ECGINTERPRETATIONS - SINUS RHYTHM

  • Heart Rate: 60-100 BPM denotes normal sinus rhythm.

TACHYCARDIA

  • Definition: A heart rate exceeding 100 BPM.

  • Presentation: If the SA node fires too quickly, the condition is termed sinus tachycardia; this may be a normal response to increased oxygen demands.

  • Diagnostic Challenge: Differential identification between P waves and T waves may be complicated.

BRADYCARDIA

  • Definition: Heart rate is less than 60 BPM.

  • Causes: Can occur during sleep in adults and is prevalent in well-conditioned athletes.

MYOCARDIAL INFARCTION

  • ST-Elevation Myocardial Infarction (STEMI):

    • Condition where the SA node fails to initiate an impulse.

  • Measurement: Requires assessment for ST elevation on the ECG trace.

SINUS ARREST

  • Definition: Also known as sinus pause or sinoatrial arrest; occurs when the SA node fails to initiate impulses, leading to periods of non-electrical activity.

  • Causes: Can be attributed to coronary artery disease (CAD), acute myocardial infarction (MI), among others.

SINUS ARRHYTHMIA

  • Characteristics: Absence of P waves and irregular firings of the SA node.

  • Common Variation: Respiratory sinus arrhythmia, a phenomenon where heart rate increases during inspiration and decreases during expiration is typically benign.

ATRIAL FIBRILLATION

  • Description: Characterized by the absence of identifiable P waves and an erratic baseline.

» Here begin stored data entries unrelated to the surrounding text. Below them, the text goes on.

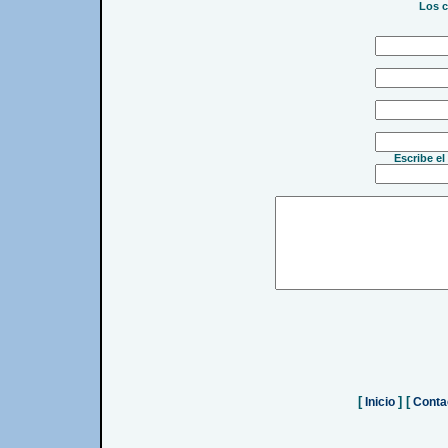
Los c
Escribe el
[
] [
Inicio
Conta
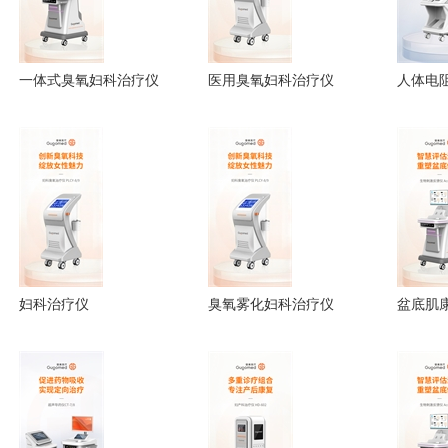
一体式臭氧妇科治疗仪
医用臭氧妇科治疗仪
人体电
妇科治疗仪
臭氧雾化妇科治疗仪
盆底肌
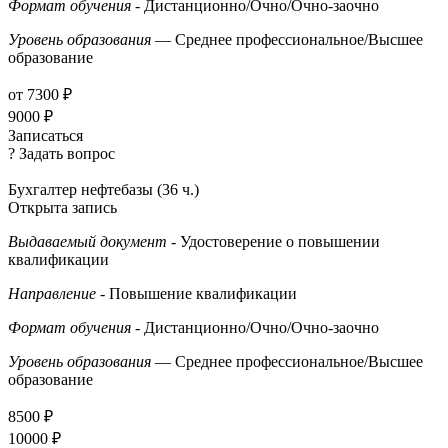
Формат обучения
- Дистанционно/Очно/Очно-заочно
Уровень образования
— Среднее профессиональное/Высшее
образование
от 7300 ₽
9000 ₽
Записаться
? Задать вопрос
Бухгалтер нефтебазы (36 ч.)
Открыта запись
Выдаваемый документ
- Удостоверение о повышении
квалификации
Направление
- Повышение квалификации
Формат обучения
- Дистанционно/Очно/Очно-заочно
Уровень образования
— Среднее профессиональное/Высшее
образование
8500 ₽
10000 ₽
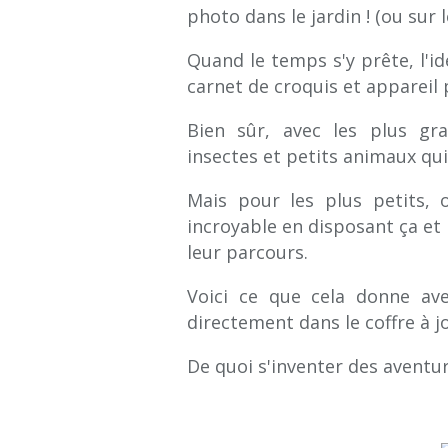
photo dans le jardin ! (ou sur 
Quand le temps s'y prête, l'id
carnet de croquis et appareil
Bien sûr, avec les plus gr
insectes et petits animaux qui
Mais pour les plus petits, 
incroyable en disposant ça et l
leur parcours.
Voici ce que cela donne ave
directement dans le coffre à jo
De quoi s'inventer des aventure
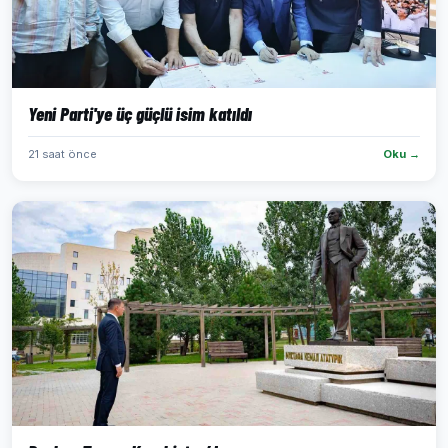
Yeni Parti'ye üç güçlü isim katıldı
21 saat önce
Oku →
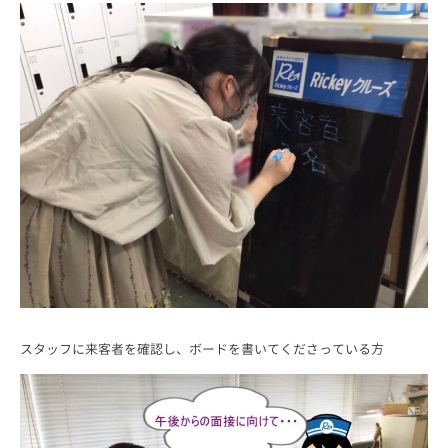
スタッフに来客者を確認し、ボードを書いてくださっている方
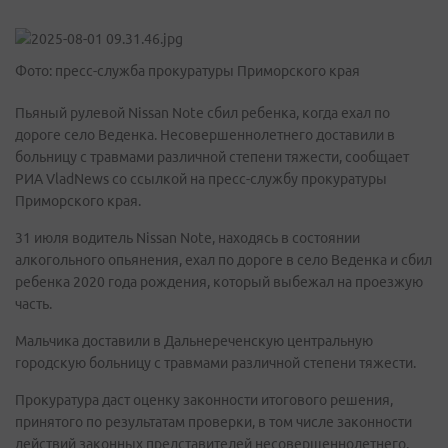
Фото: пресс-служба прокуратуры Приморского края
Пьяный рулевой Nissan Note сбил ребенка, когда ехал по
дороге село Веденка. Несовершеннолетнего доставили в
больницу с травмами различной степени тяжести, сообщает
РИА VladNews со ссылкой на пресс-службу прокуратуры
Приморского края.
31 июля водитель Nissan Note, находясь в состоянии
алкогольного опьянения, ехал по дороге в село Веденка и сбил
ребенка 2020 года рождения, который выбежал на проезжую
часть.
Мальчика доставили в Дальнереченскую центральную
городскую больницу с травмами различной степени тяжести.
Прокуратура даст оценку законности итогового решения,
принятого по результатам проверки, в том числе законности
действий законных представителей несовершеннолетнего.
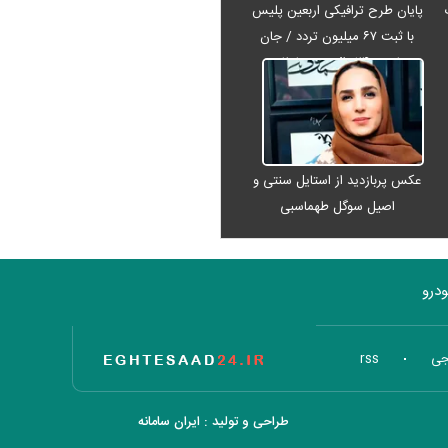
پایان طرح ترافیکی اربعین پلیس
با ثبت ۶۷ میلیون تردد / جان
باختن ۲۴ زائر در تصادفات
اربعینی
عکس پربازدید از استایل سنتی و
اصیل سوگل طهماسبی
درو
تاریخ اقتصاد
جی
rss
طراحی و تولید :
ایران سامانه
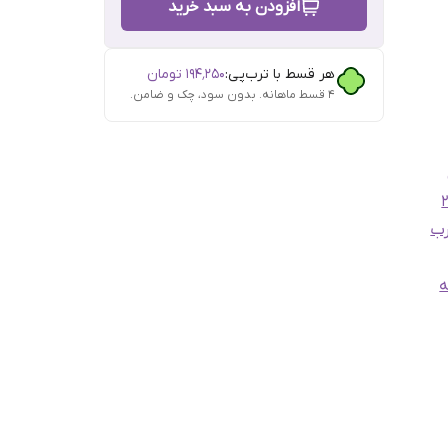
افزودن به سبد خرید
هر قسط با ترب‌پی:
۱۹۴٬۲۵۰
تومان
۴ قسط ماهانه. بدون سود، چک و ضامن.
رب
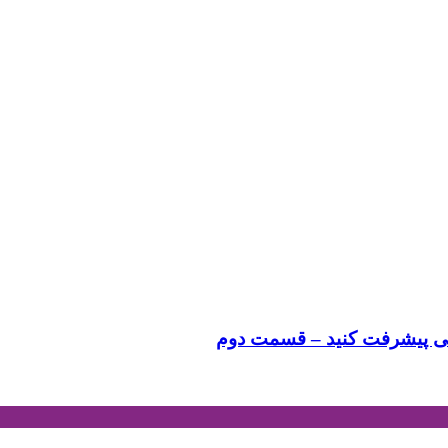
ویسی پیشرفت کنید – قسمت دوم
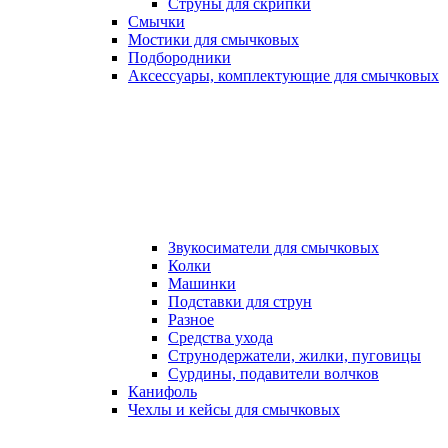
Струны для скрипки
Смычки
Мостики для смычковых
Подбородники
Аксеcсуары, комплектующие для смычковых
Звукосиматели для смычковых
Колки
Машинки
Подставки для струн
Разное
Средства ухода
Струнодержатели, жилки, пуговицы
Сурдины, подавители волчков
Канифоль
Чехлы и кейсы для смычковых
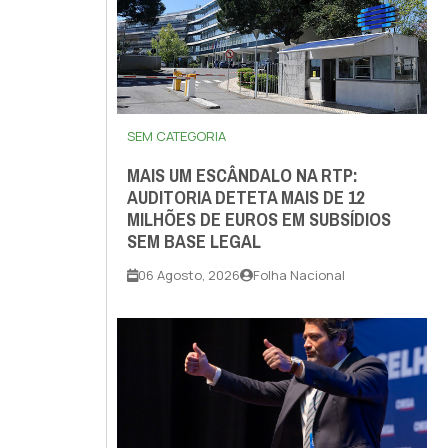
SEM CATEGORIA
MAIS UM ESCÂNDALO NA RTP:
AUDITORIA DETETA MAIS DE 12
MILHÕES DE EUROS EM SUBSÍDIOS
SEM BASE LEGAL
06 Agosto, 2026
Folha Nacional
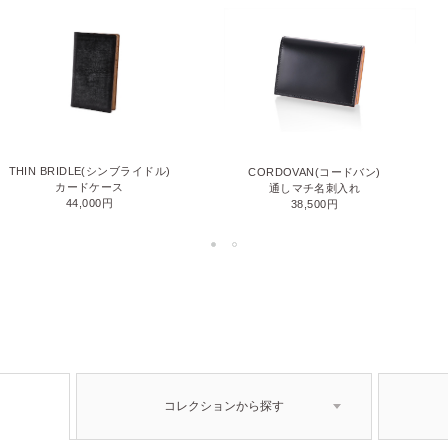
THIN BRIDLE(シンブライドル)
CORDOVAN(コードバン)
カードケース
通しマチ名刺入れ
44,000円
38,500円
コレクションから探す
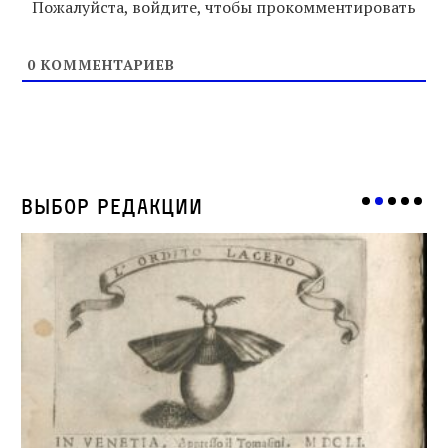
Пожалуйста, войдите, чтобы прокомментировать
0
КОММЕНТАРИЕВ
Выбор редакции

  • Prevalence: Most commonly treated dysrhythmia in clinical practice.

  • Mechanism: Caused by abnormal automaticity leading to excessive firing (300-600 BPM) from the atrial areas, resulting in quivering.

  • Risks: High risk of thromboembolism due to blood pooling in atria, which can lead to stroke.

VENTRICULAR FIBRILLATION

  • Characteristics: No observable waveforms with chaotic rhythm initiation in the ventricles, representing disorganized depolarization.

  • Implications: This results in lack of effective myocardial contraction or pulse.

  • Causes: Associated with acute coronary syndromes, electrolyte imbalances, environmental issues, or severe heart failure.

  • Emergency Response: Patients typically lose responsiveness and pulse, requiring immediate use of Automated External Defibrillator (AED) or manual paddles in hospital settings.

ECG ARTIFACT

  • Definition: Distortion of ECG tracings from electrical activity originating from sources other than cardiac in nature.

  • Significance: Artifacts can mimic various cardiac issues; thus, evaluating the patient before treatment is crucial.

  • Sources of Artifacts:

    • External: Faulty equipment, loose electrodes, broken leads; proper maintenance of ECG machines is required.

    • Internal: Patient movement (shivering, muscle tremors) can also cause artifacting.

  • Preparation Guidelines: Proper skin preparation and evaluation of equipment are necessary to minimize artifacts during ECG monitoring.